A problem that is challenging after RFA is the assessment of treatment response. After RFA, the mass comprised of coagulation necrotic tumour in situ and surrounding devitalised lung will usually increase in size compared to the tumour size before procedure. Non-contrast CT imaging based on relative change in mass dimensions using the RECIST criteria will likely be falsely categorised as disease progression, even if the entire tumour has undergone coagulation necrosis. The viable tumour frequently showed nodular perilesional contrast enhancement after administration of contrast material out of proportion to background normal lung parenchyma Citation[36]. In patients with tumours documented to be [18F]fluorodeoxyglucose (FDG) PET-avid before ablation, FDG-PET scans obtained after ablation may provide an additional measure of tumour response and progression Citation[37]. However, uniform FDG-PET scanning of all patients likely will not be feasible because some tumours will not be FDG-avid, and there is considerable variability in reimbursement practices among many third-party payers Citation[36]. In this study we have been using a modification of the RECIST criteria as described by Fernando, et al. Citation[20] to assess tumour progression at follow-up, which has been utilised by many studies Citation[16], Citation[19].

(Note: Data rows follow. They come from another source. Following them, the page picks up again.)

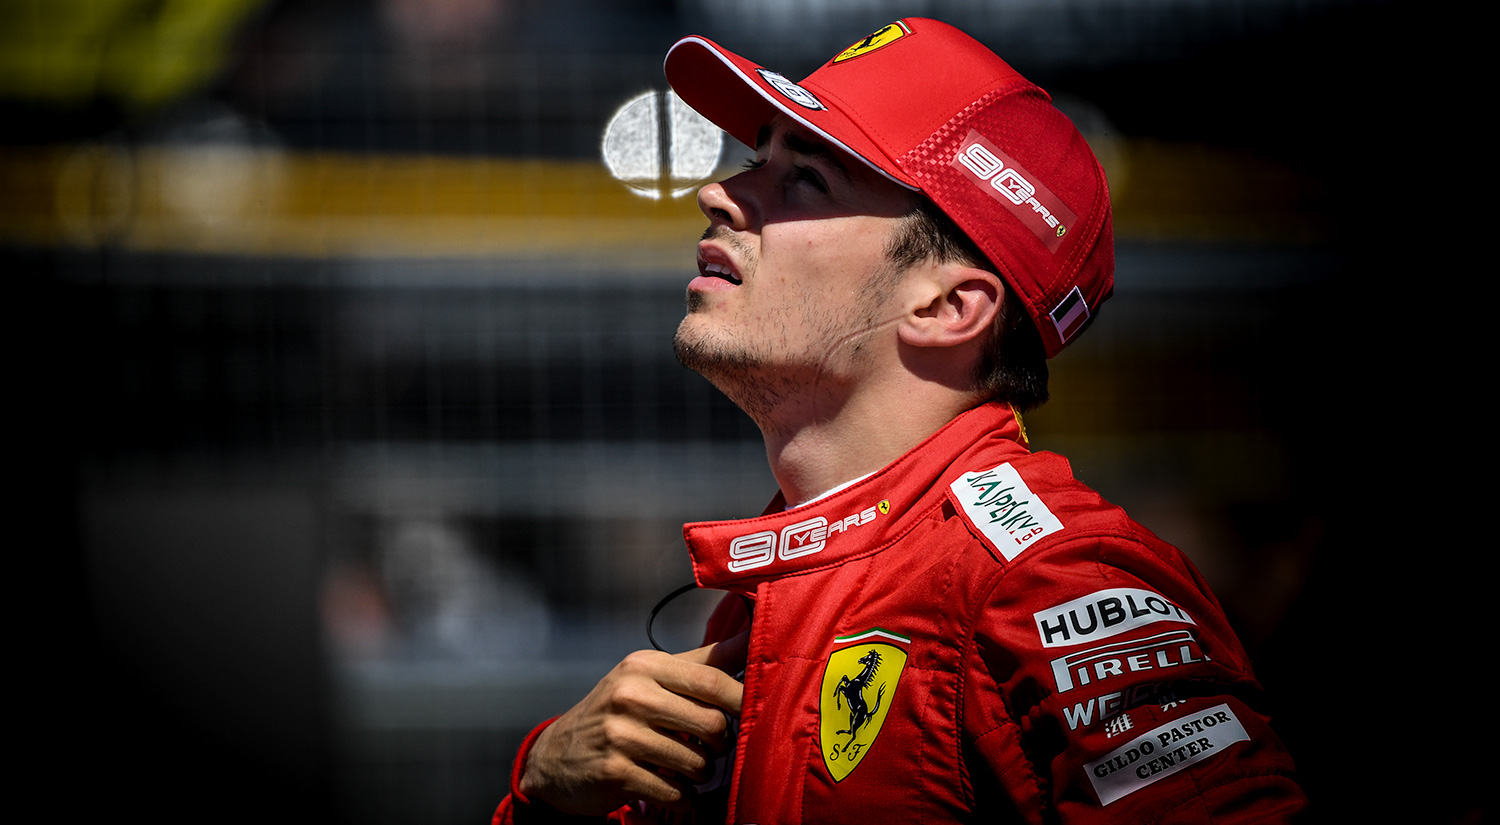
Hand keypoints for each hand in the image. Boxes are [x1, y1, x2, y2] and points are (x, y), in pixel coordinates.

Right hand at [517, 631, 747, 814]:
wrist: (555, 757)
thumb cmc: (616, 712)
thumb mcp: (649, 676)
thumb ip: (701, 661)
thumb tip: (750, 637)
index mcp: (644, 666)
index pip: (712, 681)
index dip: (741, 700)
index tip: (751, 712)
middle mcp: (631, 695)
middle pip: (712, 724)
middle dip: (722, 744)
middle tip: (713, 747)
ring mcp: (621, 735)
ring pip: (697, 763)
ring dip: (702, 774)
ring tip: (688, 768)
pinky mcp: (616, 773)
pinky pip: (675, 792)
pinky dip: (683, 798)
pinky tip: (673, 789)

There were some limitations which may affect the clinical value of the study. Firstly, this was a retrospective study with a small sample size. Also, the efficacy of RFA was evaluated by clinical and radiological examinations. However, the encouraging outcomes suggest a useful framework for future larger prospective studies to validate the safety and efficacy of RFA for unresectable HCCPM.

Conclusion

Percutaneous CT-guided RFA is a safe and effective alternative to pulmonary metastasectomy for selected patients with unresectable HCCPM. Prognostic factors identified in this study will help to stratify patients who would benefit from lung RFA.

Declaration of interest: This work was supported by a grant of the Sciences and Technology Committee of Guangdong Province (2011B031800040). This work was supported by a grant of the Sciences and Technology Committee of Guangdong Province (2011B031800040). The authors report no conflicts of interest and the authors alone are responsible for the content and writing of the paper.